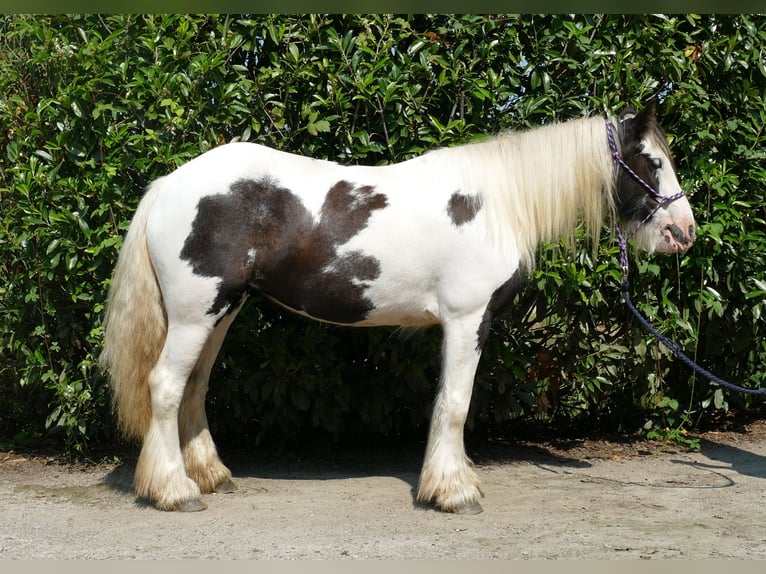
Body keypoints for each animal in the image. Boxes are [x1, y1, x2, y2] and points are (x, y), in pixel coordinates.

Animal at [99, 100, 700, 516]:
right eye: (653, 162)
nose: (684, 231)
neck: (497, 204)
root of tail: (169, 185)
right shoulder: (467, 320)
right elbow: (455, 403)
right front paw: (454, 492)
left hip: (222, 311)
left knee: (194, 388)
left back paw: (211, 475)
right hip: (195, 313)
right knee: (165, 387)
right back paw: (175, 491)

▬▬▬

• [WORK INSTRUCTIONS]
No image belongs in the copy. Transcribe the full listing verbatim.

• [FINISHED EXERCISE]
Body keypoints for each animal in the image. Boxes are [x1, y1, x2, y2] and points are (x, y), in pixel coordinates.

Animal at [99, 100, 700, 516]:
right eye: (653, 162)
nose: (684, 231)
neck: (497, 204)
root of tail: (169, 185)
right shoulder: (467, 320)
right elbow: (455, 403)
right front paw: (454, 492)
left hip: (222, 311)
left knee: (194, 388)
left back paw: (211, 475)
right hip: (195, 313)
right knee: (165, 387)
right back paw: (175, 491)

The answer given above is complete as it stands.